When I ask De Wet about the museum, he says people don’t really visit it. “It scratches open a lot of wounds,’’ he says. “It’s very small, and it’s not really relevant anymore.’’

For better or for worse, the Afrikaner nationalism espoused by leaders like Verwoerd shaped South Africa. De Wet said his generation wants to break down the barriers erected in the past, and he believes that means abandoning some history. De Wet recognizes that UFS is trying to make a “definite transformation towards integration” and that the institution is encouraging its students to think differently about living in a diverse society.

“If I hadn't come to UFS, I wouldn't have had this opportunity to broaden my horizon and think about it differently.

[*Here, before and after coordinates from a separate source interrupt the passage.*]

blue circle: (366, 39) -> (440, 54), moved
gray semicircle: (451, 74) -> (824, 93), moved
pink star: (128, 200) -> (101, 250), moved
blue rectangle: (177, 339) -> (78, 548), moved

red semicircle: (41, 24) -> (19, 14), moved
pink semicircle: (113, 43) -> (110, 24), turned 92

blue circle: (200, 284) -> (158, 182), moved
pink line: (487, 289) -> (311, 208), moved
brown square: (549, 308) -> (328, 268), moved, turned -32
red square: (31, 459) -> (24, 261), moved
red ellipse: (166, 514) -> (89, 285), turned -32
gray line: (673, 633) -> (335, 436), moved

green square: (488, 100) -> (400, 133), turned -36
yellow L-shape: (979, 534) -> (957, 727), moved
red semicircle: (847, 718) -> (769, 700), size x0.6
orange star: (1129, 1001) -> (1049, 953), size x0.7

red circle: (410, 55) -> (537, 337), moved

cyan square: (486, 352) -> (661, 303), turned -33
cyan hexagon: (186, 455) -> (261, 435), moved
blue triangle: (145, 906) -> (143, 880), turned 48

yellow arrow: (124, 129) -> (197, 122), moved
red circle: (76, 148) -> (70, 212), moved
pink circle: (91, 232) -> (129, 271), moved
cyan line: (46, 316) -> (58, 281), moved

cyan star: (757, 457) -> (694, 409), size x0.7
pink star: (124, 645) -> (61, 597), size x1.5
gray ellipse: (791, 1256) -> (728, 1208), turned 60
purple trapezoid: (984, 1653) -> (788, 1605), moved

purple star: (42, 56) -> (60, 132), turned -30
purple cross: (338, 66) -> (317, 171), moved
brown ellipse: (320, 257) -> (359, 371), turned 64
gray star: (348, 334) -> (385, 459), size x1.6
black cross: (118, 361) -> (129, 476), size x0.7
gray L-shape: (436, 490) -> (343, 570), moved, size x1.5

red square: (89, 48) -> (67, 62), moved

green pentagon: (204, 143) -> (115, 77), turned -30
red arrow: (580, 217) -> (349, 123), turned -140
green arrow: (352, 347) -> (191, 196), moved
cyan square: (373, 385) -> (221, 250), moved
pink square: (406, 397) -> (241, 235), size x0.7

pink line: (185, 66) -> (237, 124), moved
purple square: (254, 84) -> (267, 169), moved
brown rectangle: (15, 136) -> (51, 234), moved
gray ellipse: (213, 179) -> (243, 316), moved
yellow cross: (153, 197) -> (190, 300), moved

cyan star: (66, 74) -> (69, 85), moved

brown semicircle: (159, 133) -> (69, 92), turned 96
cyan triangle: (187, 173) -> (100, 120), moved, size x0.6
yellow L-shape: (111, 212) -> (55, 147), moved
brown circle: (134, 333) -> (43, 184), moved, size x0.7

I know that color is not supposed to be an identity,'' he said. “You have to be unified in something else, something bigger that you have in common.''

During his visit to the US, de Wet wrote in an email to a reporter that he was experiencing ``a different perception on diversity here in the USA, not only race as we usually classify it. I am starting to process information, and getting better at listening to others and taking in rather than just jumping to conclusions without thinking them through.’’

De Wet is an optimist who equates pessimism with the past:

“People who are being negative, they’re stuck in the past. They’re stuck in the past. They don’t see that there’s a possibility for change.

“They’ve already made up their mind. They don’t want to imagine better. They just let the negative take over everything.’’

“There's noise in their ears. And we have this silence, because we don't let it bother us.''

He and the other South Africans with whom he traveled to Texas are learning to see the world differently, he say. “We can make a huge difference.

“We’re looking at the future.’’

“If you want to move forward, you should stop thinking about the past.’’

Easy to say, but history towers over South Africa’s landscape and is embedded in the names of its people and places. It’s not a room you can leave, switch off the light and shut the door.